14. Desas Desus

29 11 0
                                    

"Katakanlah: Allah lebih cepat pembalasannya (atas tipu daya itu). Sesungguhnya malaikat Kami menuliskan tipu dayamu." (QS. Yunus (10: ayat 2)

🍂🍂

Banyak hal yang terjadi dalam kehidupan, terkadang amat sukar untuk dimengerti dengan akal pikiran. Kejadian yang tiba-tiba, sikap benci, perkataan yang mengandung banyak makna terkadang terlalu mengejutkan jika terjadi dalam satu masa yang bersamaan. Lagi-lagi semesta memang suka mengajak diri untuk berfikir jauh.

Lim memandangi pria paruh baya di hadapannya itu dengan takjub. Hari ini ia diajarkan untuk tidak mudah berputus asa dan harus berharap kepada yang Maha kuasa. Operasi pertama yang ia jalankan bersama dokter senior itu sukses. Ini rekor operasi pertamanya saat baru beberapa hari pindah kerja.

"Bagaimana pengalaman bekerja dengan saya dokter Iqbal?" Tanya pria paruh baya itu, yang sedang duduk manis memeriksa hasil laporan pasien.

"Saya bersyukur dok, meskipun sedikit terjadi komplikasi namun prosedur laminektomi berhasil diselesaikan." Lim menjawab dengan senyum bangga.

"Allhamdulillah, setelah ini kita akan chekup keadaan pasien. Memeriksa kembali apakah akan ada komplikasi setelah operasi berlalu. Dokter Iqbal bisa cari makanan dan melakukan aktivitas apapun saja selama istrahat ini, saya ingin berbincang dengan keluarga pasien dulu. Kalau mau ikut saya boleh."

Lim mengangguk ia ikut berdiri saat dokter seniornya itu berdiri dan mengajaknya keluar bersama.

"Hahaha, iya sih cantik tapi kalau sifatnya yang seperti itu saya sepertinya akan berfikir dua kali."

"Setuju, bener-bener ngga nyangka keluarnya dokter An karena dia."

Lim dan dokter Iwan yang melewati para perwat itu agak sedikit mengernyit. Merasa risih sebab masih banyak manusia yang suka memakan bangkai manusia lain, mereka adalah perawat bukannya sibuk menganalisis rekap vital, meracik obat dan lain-lain yang berguna untuk para pasien malah sibuk bergosip ria. Dokter Iwan menghela nafas. Orang tua itu menepuk pundak Lim.

"Saya harap nak Iqbal bisa menyadarkan mereka. Saya duluan." Pungkas pria paru baya itu. Berjalan meinggalkan Lim yang hanya bisa mengangguk, menatap jengkel kepada perwat-perawat yang sibuk bergosip itu.

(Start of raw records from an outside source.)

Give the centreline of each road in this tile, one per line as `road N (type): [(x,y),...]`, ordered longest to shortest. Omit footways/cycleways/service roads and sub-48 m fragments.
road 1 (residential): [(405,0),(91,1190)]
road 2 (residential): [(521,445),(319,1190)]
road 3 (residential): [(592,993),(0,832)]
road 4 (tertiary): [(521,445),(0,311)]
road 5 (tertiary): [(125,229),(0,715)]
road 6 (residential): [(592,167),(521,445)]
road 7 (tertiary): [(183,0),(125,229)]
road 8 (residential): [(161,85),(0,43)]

"Kasian Sania, seharusnya ia tidak usah terlibat dengan dokter Nisa. Ngga enak ntar ditusuk dari belakang."

"Iya, kasian banget. Mana mereka sekarang jadi teknisi tim medis UGD kan."

"Buta kali ya Sania itu, atau dia mau pura-pura ngga tahu kalau dokter Nisa itu bermuka dua? Ckck."

Para perawat itu saling menatap kemudian menggoyangkan kepala bersamaan. Tidak habis pikir dengan teman mereka.

"Bukankah mengahabiskan waktu dengan perbuatan yang bermanfaat itu lebih baik dimata Allah? Kenapa kalian terlalu senang menyia-nyiakan waktu? Terlebih kalian menggunakann waktu untuk kegiatan yang dimurkai Allah. Apakah kalian kekurangan pekerjaan? Apakah pasien yang lain tidak butuh perawatan. Saya heran dengan manusia seperti kalian, memiliki pendidikan tinggi tapi masih sangat bisa di bodohi oleh kabar yang tidak jelas kebenarnnya.

Kenapa? Kalian mau mengatakan saya sok suci? Mengatakan saya sok ikut campur. Silahkan tapi camkan baik-baik kata-kata kalian tidak akan pernah berani menyentuh saya. Jangan hanya berdiam diri, oh saya jadi tidak heran mengapa pasien bisa hampir meninggal karena ternyata ada perawat yang lebih suka menghabiskan waktu dengan tindakan sampah seperti ini dibanding mengisi waktu dengan kerja yang bermanfaat. Bermulut besar tapi otaknya kosong cih." Pungkas laki-laki itu.